Ich kann den verschleierten Blick in Laylas Augen nicht deuten, aber instinktiv nehme ich ihn als pures Verlangen wahr, Verlangen nach mir. Dieses Gefühl wird wenig später bestätigt, als ihre Lippen auf meinen landen und mir einen intensiven Kuss aufdrücken, der dennoch so sanft ist, dass ich zu schmelzen drohe. Innerhalb von wenigen Sekunden hat mein Gehirn sich verabschiedet, ebenso wie der Halt meiner Beine, aber das ist egal, denn Layla presst mich so fest gegen die Wand, dass ich nicht zusammensacken kann.
Die Hitze ihrer Haut wandert sofort in meine Körpermitte und entfacht dort diese Lust wieder, welche mich das ganze Wochenende begleitet hat. Ihre Finger graben sich in meine Haare und halten meinen Kopf fest. Aber ich will auch gar nicht fliehen, denn zum ersten Mal spüre ich was Leidenschaft ist.
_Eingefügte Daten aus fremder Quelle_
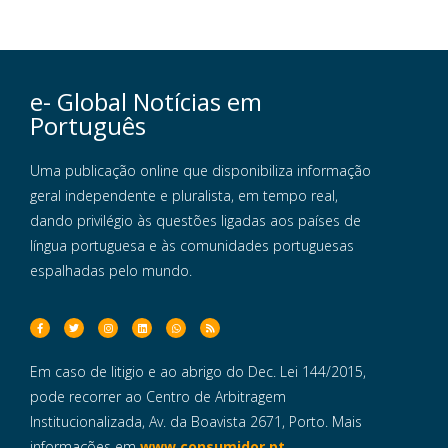
e- Global Notícias em
Português
Uma publicação online que disponibiliza informação
geral independente e pluralista, em tempo real,
dando privilégio às questões ligadas aos países de
língua portuguesa e às comunidades portuguesas
espalhadas pelo mundo.
Em caso de litigio e ao abrigo do Dec. Lei 144/2015,
pode recorrer ao Centro de Arbitragem
Institucionalizada, Av. da Boavista 2671, Porto. Mais
informações em
www.consumidor.pt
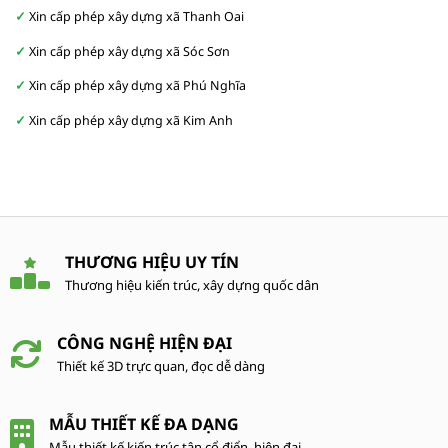
Xin cấp phép xây dựng xã Thanh Oai
Xin cấp phép xây dựng xã Sóc Sơn
Xin cấp phép xây dựng xã Phú Nghĩa
Xin cấp phép xây dựng xã Kim Anh
THƯƠNG HIỆU UY TÍN
Thương hiệu kiến trúc, xây dựng quốc dân
CÔNG NGHỆ HIỆN ĐẠI
Thiết kế 3D trực quan, đọc dễ dàng
MẪU THIẾT KẾ ĐA DẠNG
Mẫu thiết kế kiến trúc tân cổ điển, hiện đại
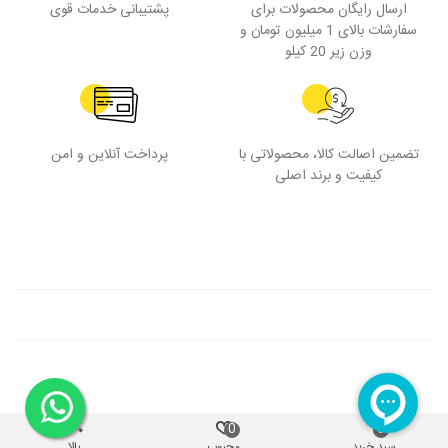
ارسال رایگان محصولات برای
پشتیبانی خدمات قوی
سفارشات بالای 1 میلیون تومان و
وزن زیر 20 کیلو
تضمین اصالت کالا، محصولاتی با
پرداخت آنلاین و امن
کیفیت و برند اصلی
پشتیبانی
کاتالوگ
حساب من
0
0
سبد خرید
محبوب
بالا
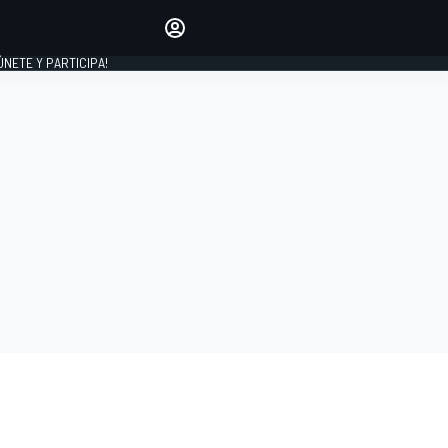
Haz que tu voz se escuche
comentando los artículos
 ÚNETE Y PARTICIPA!
INICIAR SESIÓN
EDICIÓN
ESPAÑA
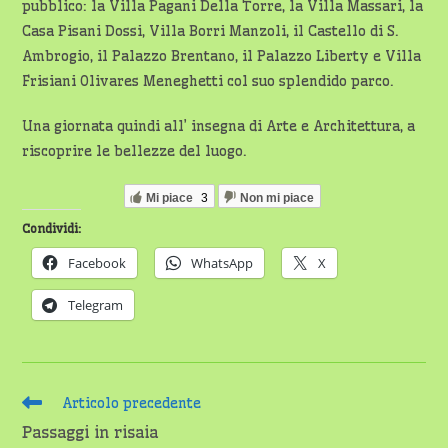
pubblico: la Villa Pagani Della Torre, la Villa Massari, la
Casa Pisani Dossi, Villa Borri Manzoli, il Castello di S.
Ambrogio, il Palazzo Brentano, il Palazzo Liberty e Villa
Frisiani Olivares Meneghetti col suo splendido parco.
Una giornata quindi all’ insegna di Arte e Architettura, a
riscoprire le bellezze del luogo.
Mi piace
3
Non mi piace
Condividi:
Facebook
WhatsApp
X
Telegram
Leggi
Articolo precedente
altri
Passaggi in risaia
articoli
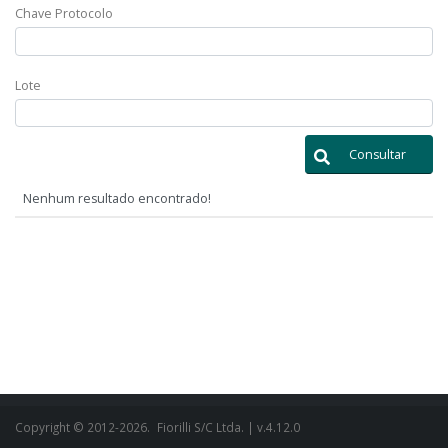
Chave Protocolo
Lote
Consultar
Nenhum resultado encontrado!
Copyright © 2012-2026.
Fiorilli S/C Ltda.
| v.4.12.0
„Layla, Stopp, ich bekomm keine Luft mehr." ich lache, weil ich einfach in diesem Moment zu glücklich bin. Ich könnte die ganze Welt umarmen.
„Tut mir leid." schmunzelt sie zurück und zeigt mir ihre perfekten weißen Zähne. Trotzdem ist sie mir noch immer so nah. Ihr Herz schlägt gegen das meine und beide um die Wette.
Langsam schließen sich meine Augen, mein Kopf wandert wie von selbst nach oben und dann treffen meine Lippen auf ihre. Erneut wird das Feuer in mir entfacht.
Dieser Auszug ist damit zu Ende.